Activity: The records below must be output exactly, with no images carried over.

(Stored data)
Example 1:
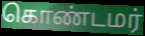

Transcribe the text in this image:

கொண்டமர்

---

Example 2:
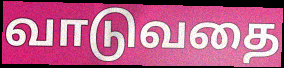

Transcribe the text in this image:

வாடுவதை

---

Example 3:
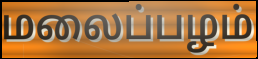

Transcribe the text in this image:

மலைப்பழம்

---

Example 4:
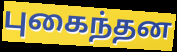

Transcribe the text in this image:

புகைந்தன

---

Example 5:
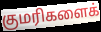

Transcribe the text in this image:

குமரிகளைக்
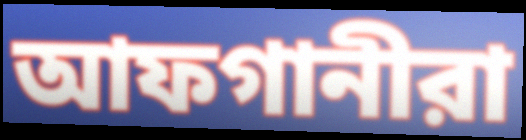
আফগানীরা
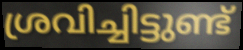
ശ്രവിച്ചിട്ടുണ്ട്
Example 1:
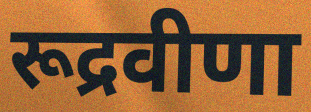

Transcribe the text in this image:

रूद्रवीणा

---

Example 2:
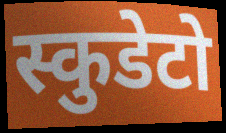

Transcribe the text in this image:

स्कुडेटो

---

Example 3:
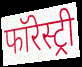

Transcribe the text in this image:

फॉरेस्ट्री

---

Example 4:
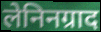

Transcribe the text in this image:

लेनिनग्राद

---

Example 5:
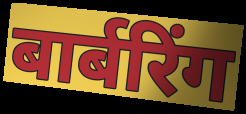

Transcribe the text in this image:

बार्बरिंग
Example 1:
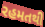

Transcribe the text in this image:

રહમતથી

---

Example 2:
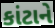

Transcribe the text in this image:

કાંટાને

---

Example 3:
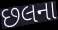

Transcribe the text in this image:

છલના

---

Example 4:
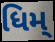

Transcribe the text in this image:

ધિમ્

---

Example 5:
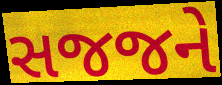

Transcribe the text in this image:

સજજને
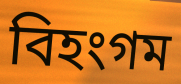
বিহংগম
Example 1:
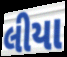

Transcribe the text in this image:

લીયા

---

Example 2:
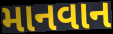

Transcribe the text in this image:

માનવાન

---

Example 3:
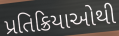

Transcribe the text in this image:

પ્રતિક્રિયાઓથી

Problem solution:
Example 1:

Transcribe the text in this image:

கொண்டமர்

---

Example 2:

Transcribe the text in this image:

வாடுவதை

---

Example 3:

Transcribe the text in this image:

மலைப்பழம்

---

Example 4:

Transcribe the text in this image:

புகைந்தன

---

Example 5:

Transcribe the text in this image:

குமரிகளைக்
আফগানীরা
ശ്രവിച്ചിട്ടുണ്ട്
Example 1:

Transcribe the text in this image:

रूद्रवीणा

---

Example 2:

Transcribe the text in this image:

स्कुडेटो

---

Example 3:

Transcribe the text in this image:

फॉरेस्ट्री

---

Example 4:

Transcribe the text in this image:

लेनिनग्राद

---

Example 5:

Transcribe the text in this image:

बार्बरिंग
Example 1:

Transcribe the text in this image:

રહમતથી

---

Example 2:

Transcribe the text in this image:

કાંટાને

---

Example 3:

Transcribe the text in this image:

છલના

---

Example 4:

Transcribe the text in this image:

ધિમ્

---

Example 5:

Transcribe the text in this image:

સજજને
বিহংগম
Example 1:

Transcribe the text in this image:

લીયા

---

Example 2:

Transcribe the text in this image:

માનવાન

---

Example 3:

Transcribe the text in this image:

પ્રતિક્રિયાઓથી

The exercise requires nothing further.